Es wird alles darauf ankommen, ob diese Differenzen kreativ werden im Sinne des pastoralen kirchlichen Auftrags oder nicht. Dabei wird es nicht so wichtig sein, was sich die Beteiligten selber dabei denken, als vielmehr, welche Erfahrungen sie machen und welche Erfahrungen andere mit ihnen machen. Denn von der Wahrheit dieser Erfahrungen kann sich niemand mehr in der Kirche auf Dauer durch irgendwelche Schutzmechanismen abkoppeln. Sollten diese Kontraste weiterhin und gar zunehmend als destruktiv und dysfunktional wahrgenommen werden, sehe ich keine gute Zukunft für die katholische Kirche, weder institutionell noch pastoral. Die Entscheidung ist offen.

3.

Dieses Buch erscheint fünfzig Jahre nach Beginn des II. Vatikanischen Konzils. Es versteht sich als kleiner pastoraltheologischer Beitrag zu diesem Jubiläum. Denn das II. Vatikanum ist nicht nur ein normatives Glaubenszeugnis der Vergangenheit, sondern auch ein aktivierbares Programm für die kirchliche Praxis, so auch gerade in seinem eigenen Selbstverständnis.
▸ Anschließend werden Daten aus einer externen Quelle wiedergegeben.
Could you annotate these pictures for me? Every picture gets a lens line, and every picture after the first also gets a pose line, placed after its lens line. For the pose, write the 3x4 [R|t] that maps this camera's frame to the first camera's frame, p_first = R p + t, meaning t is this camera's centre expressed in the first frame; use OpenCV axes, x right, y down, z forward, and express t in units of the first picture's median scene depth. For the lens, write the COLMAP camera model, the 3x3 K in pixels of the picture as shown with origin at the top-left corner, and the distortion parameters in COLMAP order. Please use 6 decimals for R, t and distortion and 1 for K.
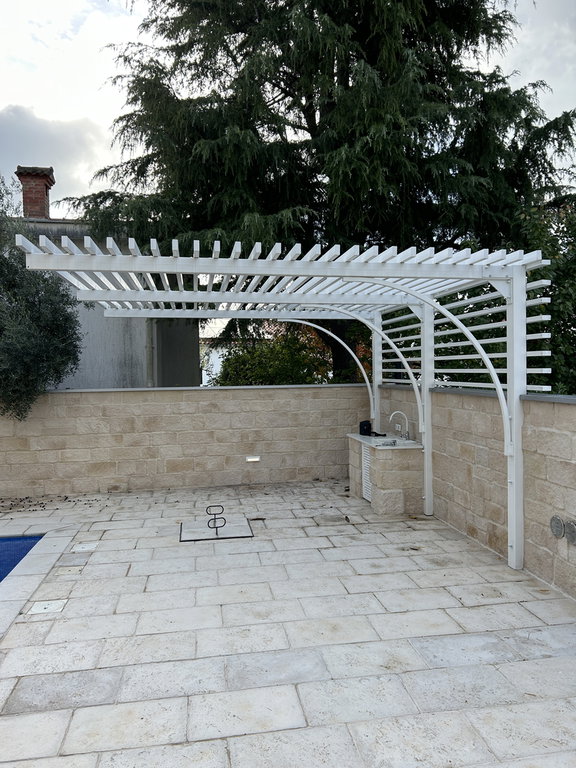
lens RADIAL K [[569.9, 0, 288.0], [0, 569.9, 384.0], [0, 0, 1]] dist [0.063549, -0.074133]
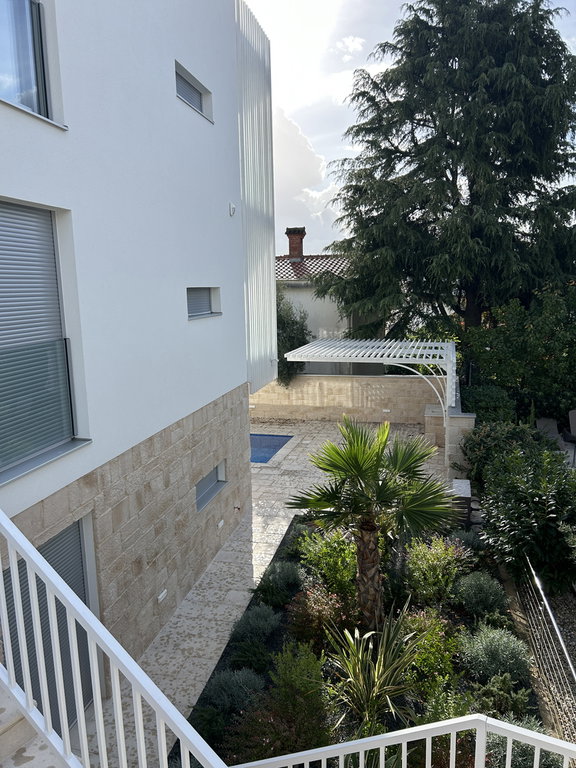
lens RADIAL K [[569.9, 0, 288.0], [0, 569.9, 384.0], [0, 0, 1]] dist [0.063549, -0.074133]
pose [[0.906249, 0.069241, -0.417035, 0.481551], [-0.003693, 0.987755, 0.155972, -0.293377], [0.422728, -0.139809, 0.895407, -1.018180]]
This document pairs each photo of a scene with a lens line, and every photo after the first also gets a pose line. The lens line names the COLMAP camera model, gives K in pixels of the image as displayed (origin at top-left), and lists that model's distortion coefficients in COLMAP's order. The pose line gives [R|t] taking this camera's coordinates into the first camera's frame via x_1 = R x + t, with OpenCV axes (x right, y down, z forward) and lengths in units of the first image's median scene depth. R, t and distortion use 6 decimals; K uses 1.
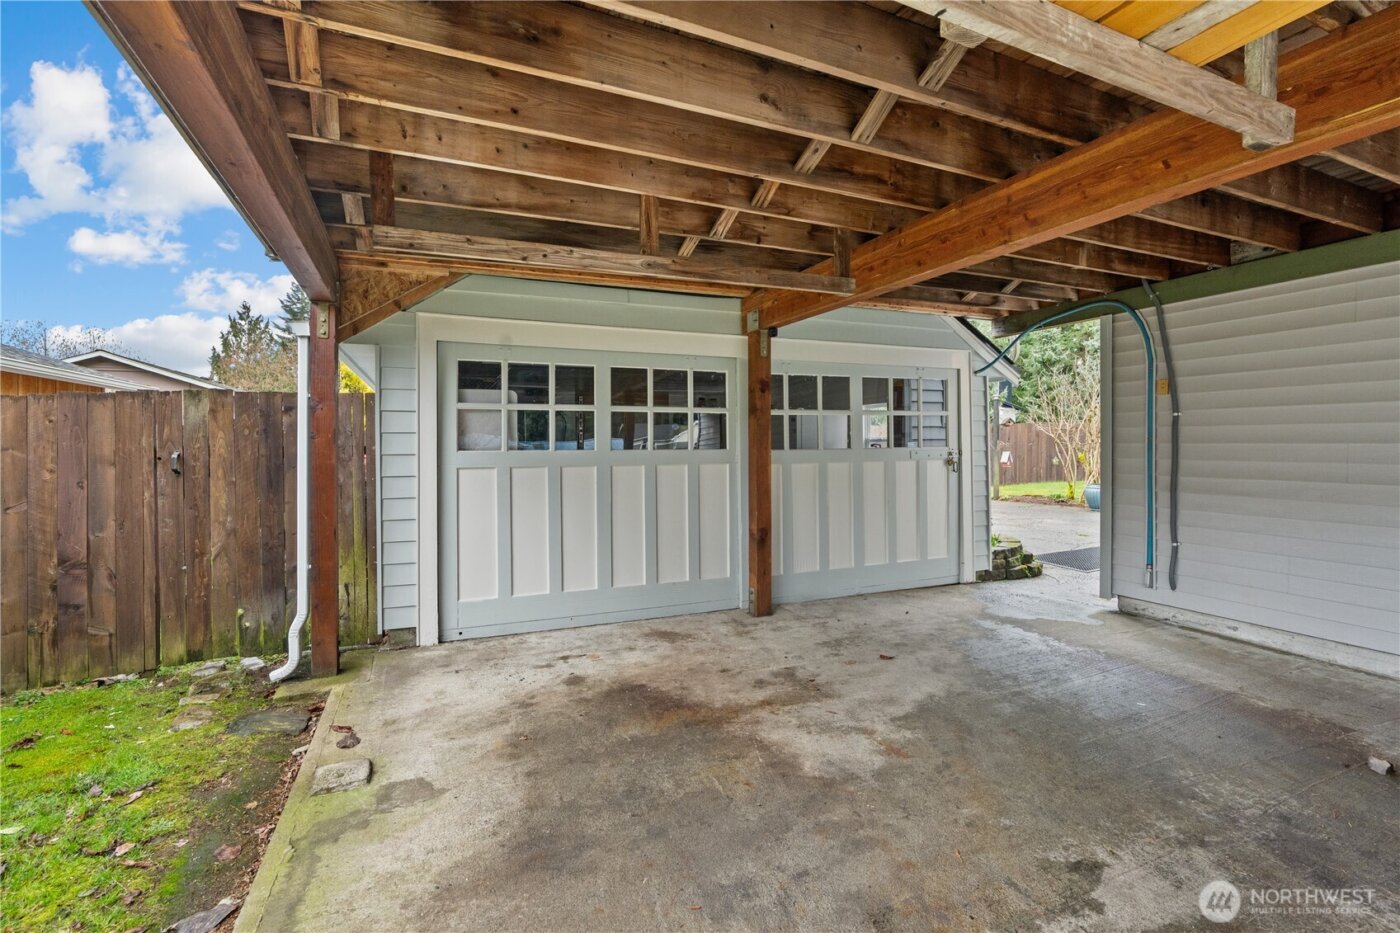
lens RADIAL K [[651.1, 0, 701.5], [0, 651.1, 444.9], [0, 0, 1]] dist [-0.001871, -0.000393]
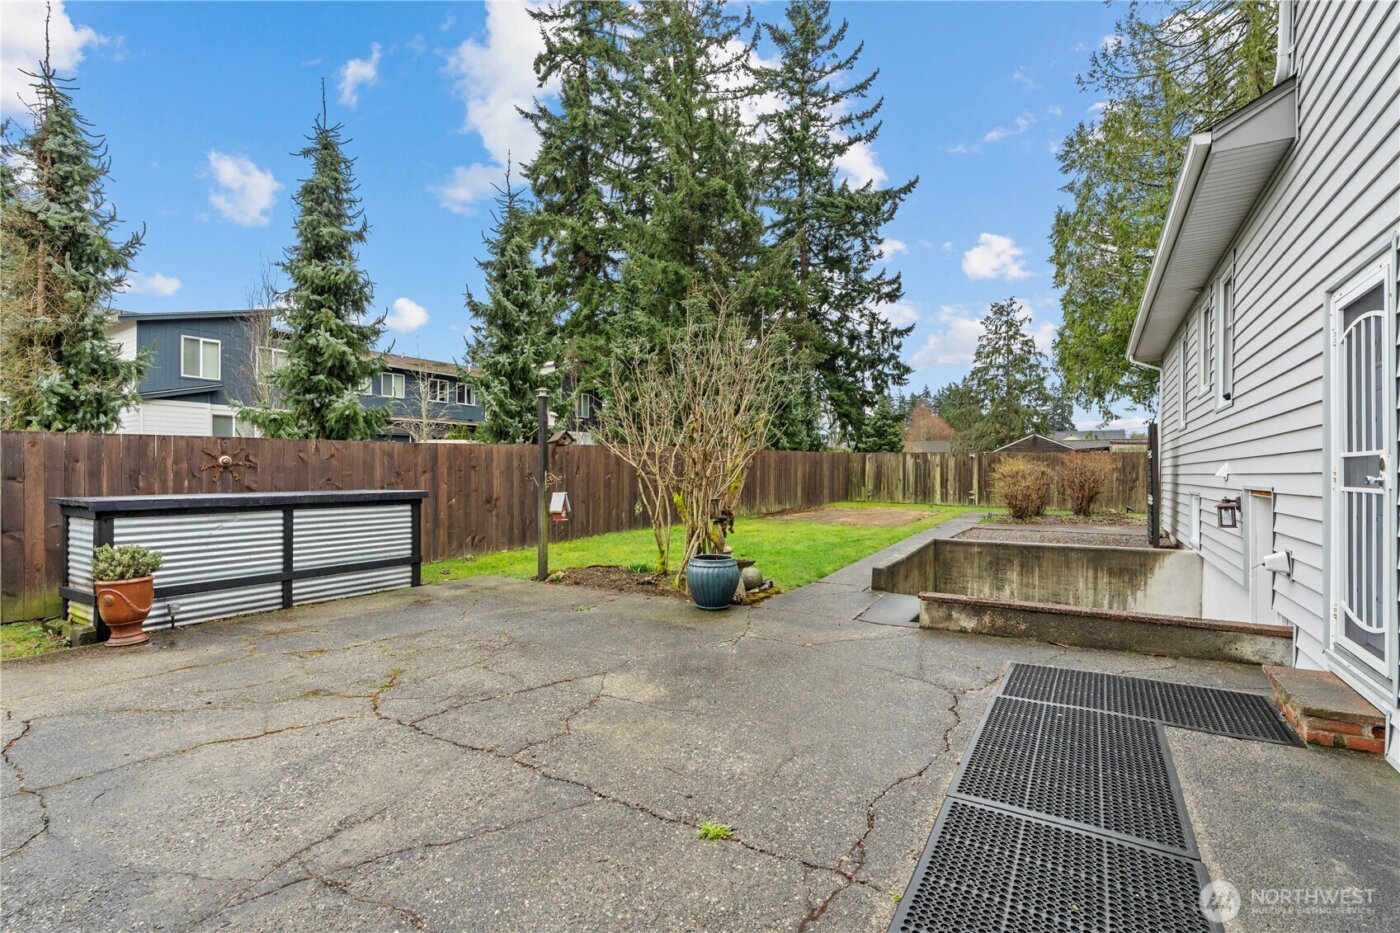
lens RADIAL K [[628.8, 0, 700.0], [0, 628.8, 466.5], [0, 0, 1]] dist [-0.001338, -0.000230]
pose [[0.832234, 0.008975, 0.554352, 0.274632], [-0.002644, 0.999922, -0.012219, -0.005330], [-0.554418, 0.008703, 0.832193, 0.495896]]
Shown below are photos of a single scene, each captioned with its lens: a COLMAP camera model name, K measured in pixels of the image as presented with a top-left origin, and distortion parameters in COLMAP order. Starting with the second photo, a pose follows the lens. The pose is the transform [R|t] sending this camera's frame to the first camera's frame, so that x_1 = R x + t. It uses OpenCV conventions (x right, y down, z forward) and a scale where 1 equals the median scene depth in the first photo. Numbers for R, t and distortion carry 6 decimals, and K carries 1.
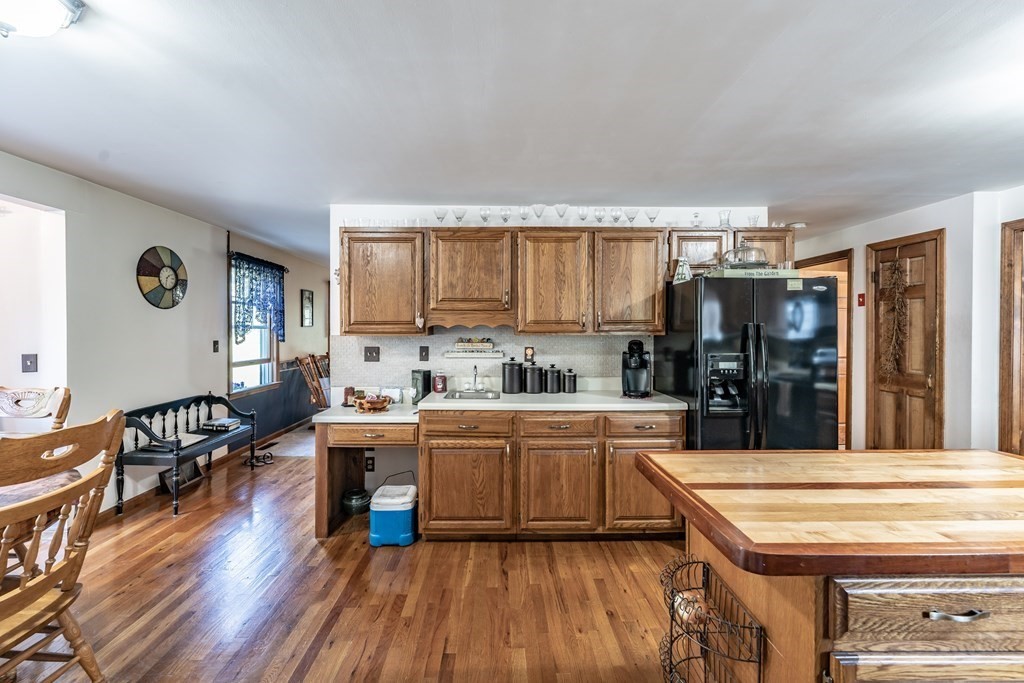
lens RADIAL K [[417.3, 0, 512.5], [0, 417.3, 332.2], [0, 0, 1]] dist [-0.001662, 0.000439]
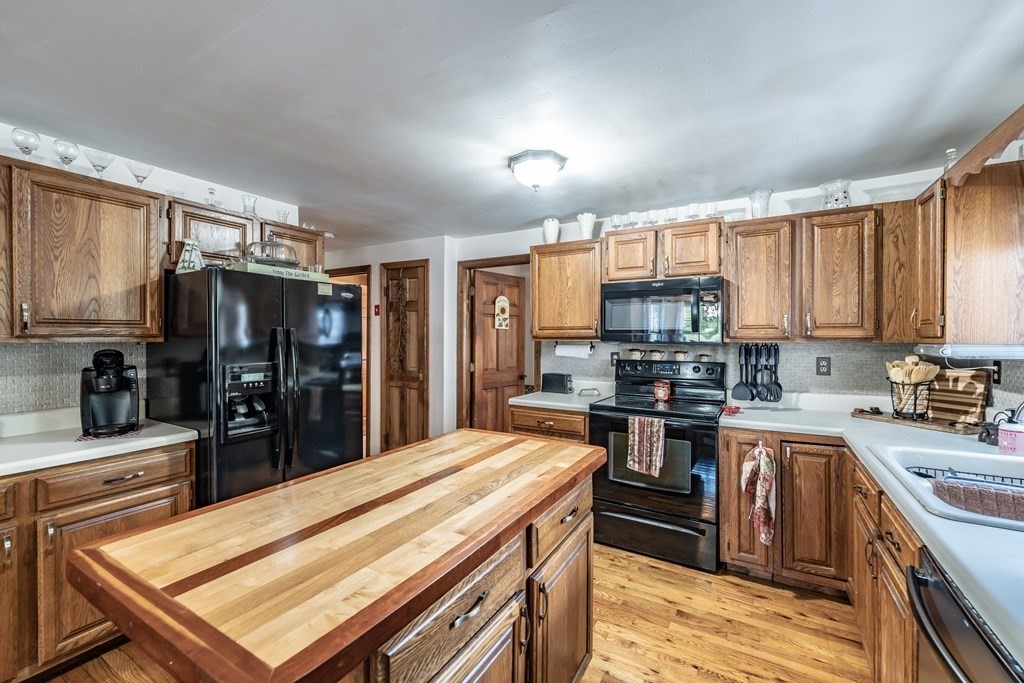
lens RADIAL K [[417.3, 0, 519.8], [0, 417.3, 340.8], [0, 0, 1]] dist [-0.001662, 0.000439]
pose [[0.511761, -0.006455, 0.859104, 0.058672], [0.000996, 0.999976, 0.006920, 0.000533], [-0.859127, -0.002686, 0.511755, 0.089995]]
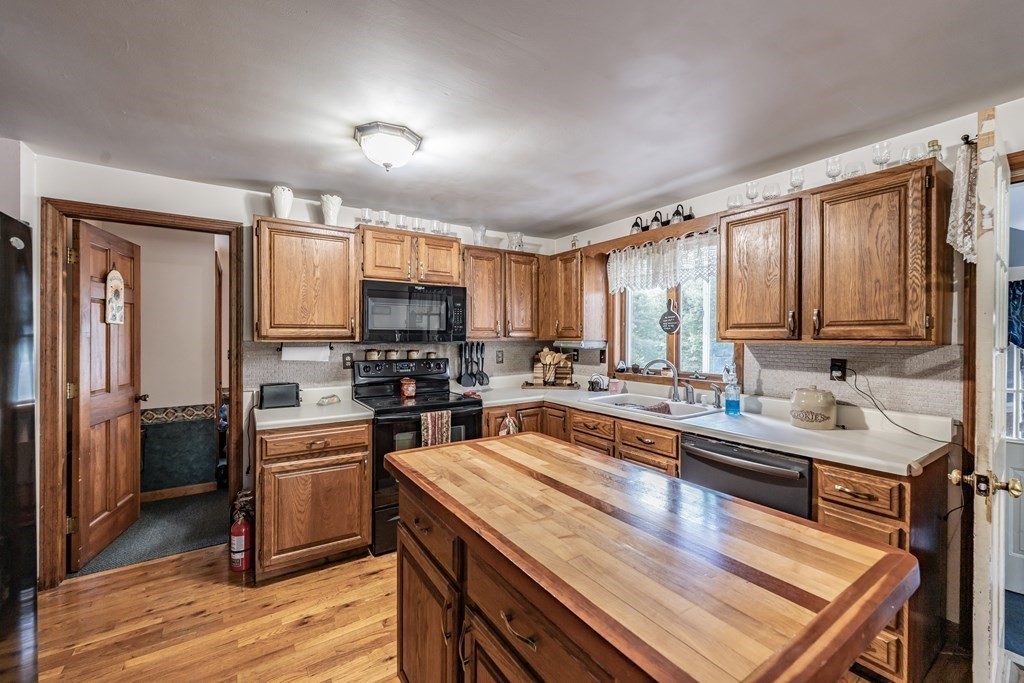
lens RADIAL K [[417.3, 0, 509.8], [0, 417.3, 340.6], [0, 0, 1]] dist [-0.001662, 0.000439]
pose [[-0.542047, -0.007813, 0.840312, 0.061171], [0.001687, 0.999945, 0.010385, -0.002299], [-0.840346, 0.007047, -0.542004, 0.590013]]
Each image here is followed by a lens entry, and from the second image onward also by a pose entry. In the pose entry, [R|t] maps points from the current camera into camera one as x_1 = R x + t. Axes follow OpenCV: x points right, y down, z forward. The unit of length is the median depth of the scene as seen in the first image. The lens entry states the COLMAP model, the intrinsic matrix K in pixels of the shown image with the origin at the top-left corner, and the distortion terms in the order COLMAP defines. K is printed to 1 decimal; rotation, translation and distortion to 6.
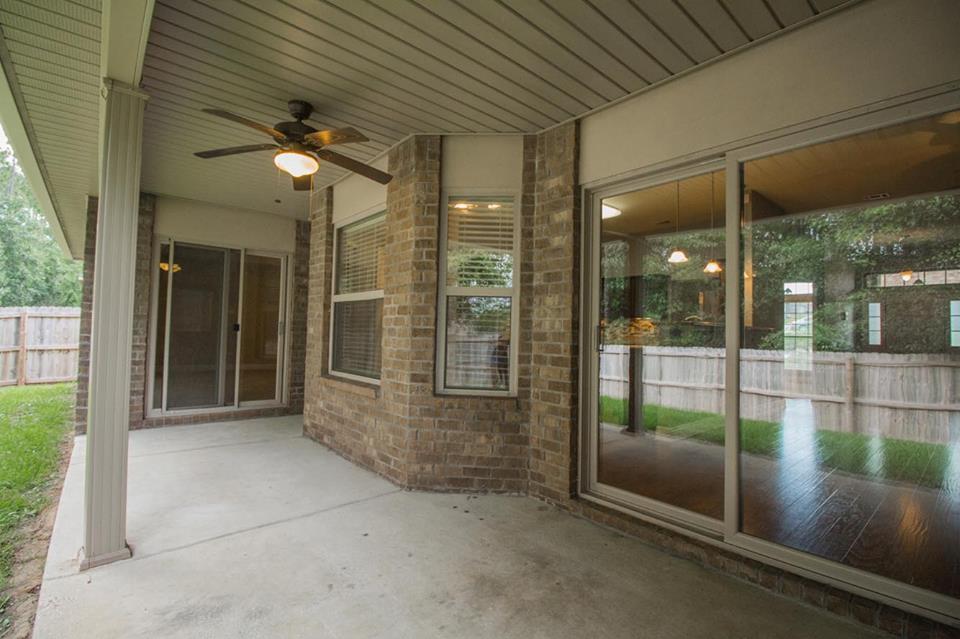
lens RADIAL K [[445.2, 0, 477.8], [0, 445.2, 317.9], [0, 0, 1]] dist [-0.000738, -0.013332]
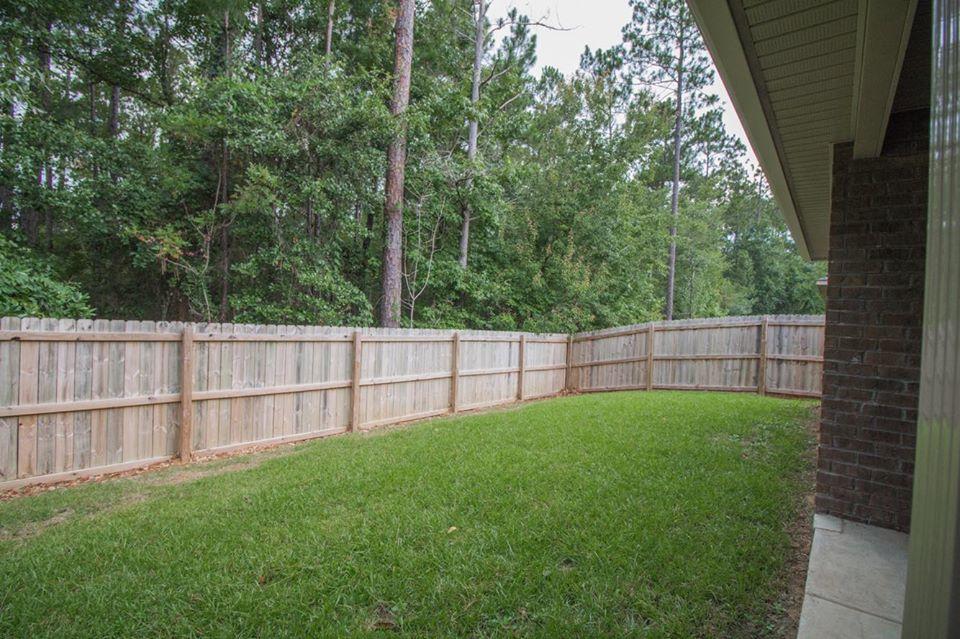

Ich gehe dabei davon aus, dass das II. Vatikanum das Programm für die kreative Überschreitung alter Codes und für einen weiterführenden Umgang mit den entscheidenden Kontrasten innerhalb der katholischen Kirche enthält. Auf dieser Basis werden einige Vorschläge für die Weiterentwicklung der konkreten Sozialformen der katholischen Kirche vorgelegt.